One thing the simple Baumol model doesn’t talk about is the secondary effects of the increasing relative prices of cassoulets. The increased prices will draw in producers, which may drive down the price of cassoulets, but may also reduce the quality of cassoulets, as you’ve pointed out. As you noted, the long term effect of defining cassoulets down may result in high-end cassoulets being wiped from the mass market, as the skills required to make them, and the palates needed to demand them, may fade away.
It’s a pity you can’t write two otherwise identical versions of this post, only with one talking about the ‘Baumol effect’ and the other talking about intersectoral differences in the organic composition of capital, and then note any differences in the reception of the argument.
I would disagree with one point about higher education: “the real thing” most certainly did not “used to be available to everyone at reasonable prices”. One may decry the decline in quality of higher education — but to do so (“in the old days, a college education was the real thing”) might imply a sneer at those who followed James Meredith, or those who have benefited by the increase in enrollments brought about by the G.I. Bill. But I’m quite aware your point is about the rush to technological “improvements” for situations wherein they may not apply, and would be inclined to agree.
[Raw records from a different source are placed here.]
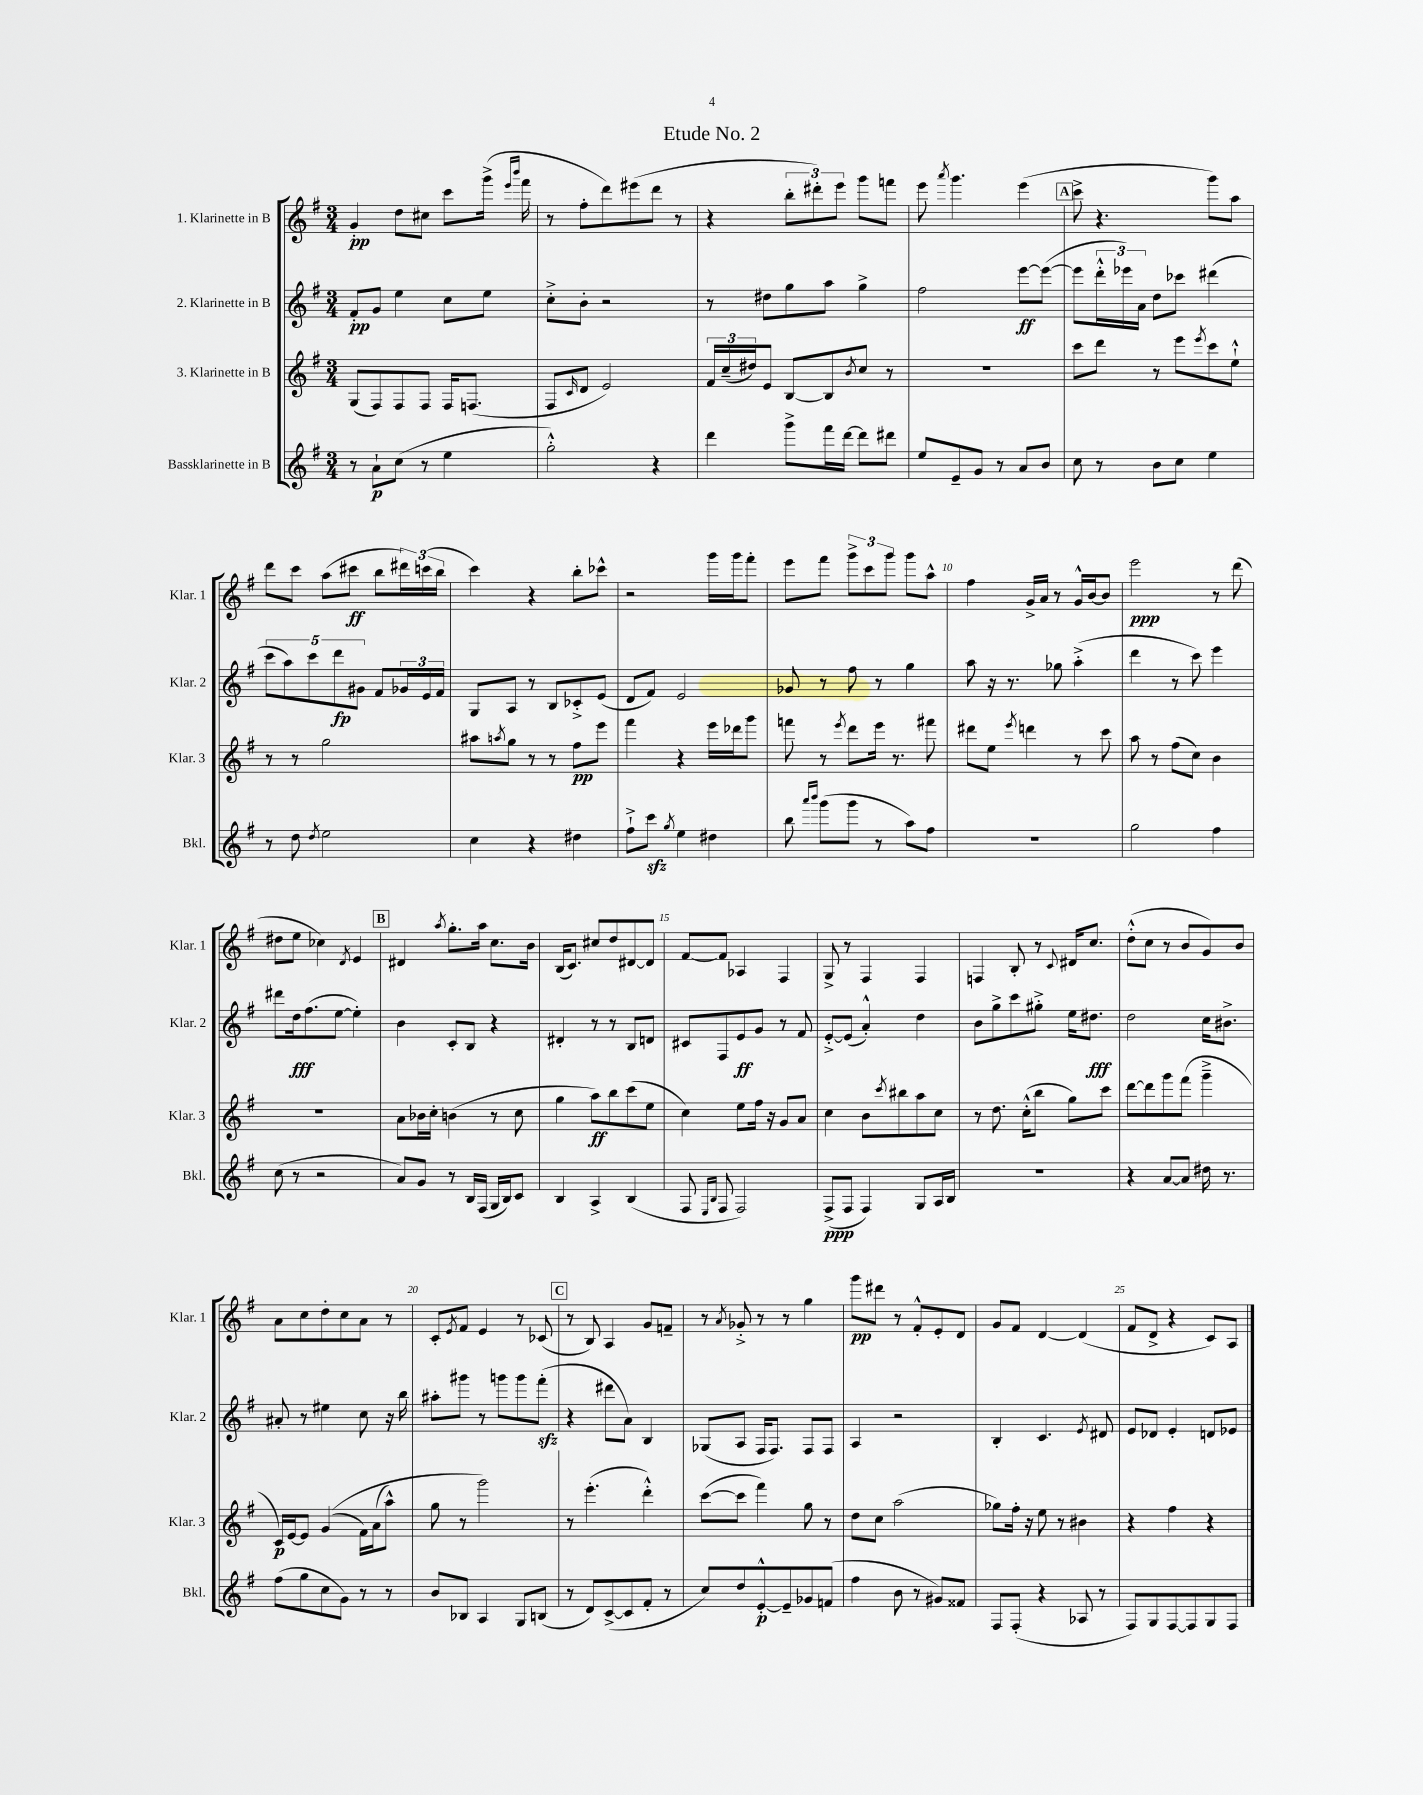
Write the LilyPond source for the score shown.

\header { title = "Etude No. 2" }
<<
\new StaffGroup <<
\new Staff = "s0" \with { instrumentName = "1. Klarinette in B" shortInstrumentName = "Klar. 1" } {
    \clef treble \key g \major \numericTimeSignature \time 3/4
    g'4-.\pp d''8 cis''8 c'''8 g'''16->( \grace { e'''16 b'''16 } fis'''16 |
    r8 fis''8-. d'''8) eis'''8( d'''8 r8 |
    r4 \tuplet 3/2 { b''8-. dis'''8-.) e'''8 } g'''8 f'''8 |
    e'''8 \acciaccatura { a'''8 } g'''4. e'''4( |
    \mark \markup { \box "A" } c'''8-> r4. g'''8) a''8 |
    d'''8 c'''8 a''8( cis'''8\ff b''8 \tuplet 3/2 { dis'''16) c'''16( b''16 } |
    c'''4) r4 b''8-. ces'''8-^ |
    r2 g'''16 g'''16 fis'''8-. |
    e'''8 fis'''8 \tuplet 3/2 { g'''8-> c'''8 g'''8 } g'''8 a''8-^ |
    fis''4 g'16-> a'16 r8 g'16-^ b'16~ b'8 |
    e'''2\ppp r8 d'''8( |
    dis''8 e''8 ces''4) \acciaccatura { d'8 } e'4 |
    \mark \markup { \box "B" } dis'4 \acciaccatura { a''8 } g''8.-. a''16 c''8. b'16 |
    b16( c'8.) cis''8 d''8 dis'8~ dis'8 |
    fis'8~ fis'8 aes4 fis4 |
    g8-> r8 fis4 fis4 |
    f4 b8-. r8 \appoggiatura { c'8 } dis'16 c''8. |
    d''8-.-^( c''8 r8 b'8 g'8) b'8 |
    a'8 c''8 d''8-. c''8 a'8 r8 |
    c'8-. \acciaccatura { e'8 } fis'8 e'4 r8 ces'8( |
    \mark \markup { \box "C" } r8 b8) a4 g'8 f'8-- |
    r8 \acciaccatura { a'8 } ges'8-.-> r8 r8 g''4 |
    g'''8\pp dis'''8 r8 fis'8-.-^ e'8-. d'8 |
    g'8 fis'8 d'4~ d'4( |
    fis'8 d'8-> r4 c'8) a8 \bar "|." |
}
\new Staff = "s1" \with { instrumentName = "2. Klarinette in B" shortInstrumentName = "Klar. 2" } {
    \clef treble \key g \major \numericTimeSignature \time 3/4
    fis'8-.\pp g'8 e''4 c''8 e''8 |
    c''8-.-> b'8-. r2 |
    r8 dis''8 g''8 a''8 g''4-> |
    fis''2 e'''8~\ff e'''8~( |
    \mark \markup { \box "A" } e'''8 \tuplet 3/2 { d'''16-.-^ ees'''16) a'16 } d''8 ces'''8 dis'''4( |
    \tuplet 5/4 { c'''8 a''8) c'''8 d'''8\fp gis'8 } fis'8 \tuplet 3/2 { ges'16 e'16 fis'16 } |
    g8 a8 r8 b8 ces'8-.-> e'8( |
    d'8 fis'8) e'2 |
    ges'8 r8 fis''8 r8 g''4 |
    a''8 r16 r8. ges''8 a''4-.->( |
    d'''4 r8 c'''8) e'''4 |
    dis'''8 d''16\fff fis''8.( e''8~ e''4-.) |
    \mark \markup { \box "B" } b'4 c'8-. b8 r4 |
    dis'4-. r8 r8 b8 d'8 |
    cis'8 fis8 e'8\ff g'8 r8 fis'8 |
    e'8~-.-> e'8( a'4-.-^) d''4 |
    b'8 g''8-> c'''8 gis''8-.-> e''16 dis''8.\fff |
    d''2 c''16 bis'8.-> |
    ais'8-. r8 eis''4 c''8 r16 b''16 |
    ais''8-. gis'''8 r8 g'''8 g'''8 fis'''8-.\sfz( |
    \mark \markup { \box "C" } r4 dis'''8 a'8) b4 |
    ges8( a8 fis16 fis8.) fis8 fis8 |
    a4 r2 |
    b4-. c'4. \acciaccatura { e'8 } dis'8 |
    e'8 des'8 e'4-. d'8 ees'8 \bar "|." |
}
\new Staff = "s2" \with { instrumentName = "3. Klarinette in B" shortInstrumentName = "Klar. 3" } {
    \clef treble \key g \major \numericTimeSignature \time 3/4
    g8( fis8) fis8 fis8 fis16 f8.( |
    fis8 \grace { c'16 } d'8 e'2) |
    \tuplet 3/2 { fis'16 c''16--( dis''16) } e'8 b8~ b8 \acciaccatura { b'8 } c''8 r8 |
    R2. |
    \mark \markup { \box "A" } c'''8 d'''8 r8 e'''8 \acciaccatura { e'''8 } c'''8 e''8-!-^ |
    r8 r8 g''2 |
    ais''8 \acciaccatura { a''8 } g''8 r8 r8 fis''8\pp e'''8 |
    fis'''4 r4 e'''16 des'''16 g'''8 |
    f'''8 r8 \acciaccatura { e'''8 } d'''8 e'''16 r8. fis'''8 |
    dis'''8 e''8 \acciaccatura { e'''8 } d'''4 r8 c'''8 |
    a''8 r8 fis''8( c''8) b'4 |
    R2. |
    \mark \markup { \box "B" } a'8 bes'16 c''16-. b'4( r8 c''8 |
    g''4 a''8\ff) b''8 c'''8( e''8 |
    c''4) e''8 fis''16 r16 g'8 a'8 |
    c''4 b'8 \acciaccatura { c'''8 } bis''8 a''8 c''8 |
    r8 d''8. c''16-.-^( b''8 g''8) c'''8 |
    d'''8~ d'''8 g'''8 fis'''8( g'''4---> |
    c'16\p) e'16~ e'8 g'4(\( fis'16) a'16( a''8-^) |
    g''8 r8 g'''2\) |
    \mark \markup { \box "C" } r8 e'''4.-.( d'''4-.-^) |
    c'''8~( c'''8 fis'''4) g''8 r8 |
    d''8 c''8 a''2( |
    ges''8) fis''16-. r16 e''8 r8 bis'4 |
    r4 fis''4 r4 \bar "|." |
}
\new Staff = "s3" \with { instrumentName = "Bassklarinette in B" shortInstrumentName = "Bkl." } {
    \clef treble \key g \major \numericTimeSignature \time 3/4
    r8 a'8-!\p c''8( r8 e''4 |
    g''2-.-^) r4 |
    d'''4 g'''8-> fis'''16 d'''16~ d'''8 dis'''8 |
    e''8 e'8-- g'8 r8 a'8 b'8 |
    \mark \markup { \box "A" } c''8 r8 b'8 c''8 e''4 |
    r8 d''8 \acciaccatura { d''8 } e''2 |
    c''4 r4 dis''4 |
    fis''8-!-> c'''8\sfz \acciaccatura { g''8 } e''4 dis''4 |
    b''8 \grace { a'''16 b'''16 } g'''8( g'''8 r8 a''8) fis''8 |
    R2. |
    g''2 fis''4 |
    c''8( r8 r2 |
    \mark \markup { \box "B" } a'8) g'8 r8 b16 fis16( g16 b16) c'8 |
    b4 a4-> b4( |
    fis8 \grace { e16 b16 } fis8 fis2) |
    fis8->\ppp( fis8 fis4) g8 a16 b16 |
    R2. |
    r4 a'8~ a'8 dis''16 r8. |
    fis''8( g''8 c''8 g'8) r8 r8 |
    b'8 bes8 a4 g8 b8( |
    \mark \markup { \box "C" } r8 d'8) c'8~->( c'8 fis'8-. r8 |
    c''8) d''8 e'8~-.-^\p e'8-- ges'8 f'8( |
    fis''4 b'8 r8 gis'8) fisis'8 |
    fis8 fis8-.( r4 aes8 r8 |
    fis8) g8 fis8~ fis8 g8 fis8 \bar "|." |
}
>>
>>
\layout { \context { \Score \override BarNumber.break-visibility = ##(#f #t #t) barNumberVisibility = #(every-nth-bar-number-visible 5) } }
“Why does “progress” lead to some things being worse? …We put up with it, and spend the money we saved on something else, but we know if we’re honest with ourselves that something of quality has been lost.”
Less nuanced than what I’m used to from Chris Bertram. I suppose this meant merely as a rhetorical question. The obvious answer, if one was needed, is that given a choice, on the one hand, between cars, cell phones, faxes, and the other wonders of the modern age, and, on the other hand, really good cassoulet’s, people have chosen the wonders of the modern age.
Related questions might be why firms fire millions of workers during booms, as happened in America in the 1990s, even during the late 1990s, when labor was tight. And the answer is that no matter how much the economy is booming, there will almost always be at least a few sectors that are in long-term structural decline. So too with progress more generally: no matter how much things are getting better, there will always be a few things getting worse.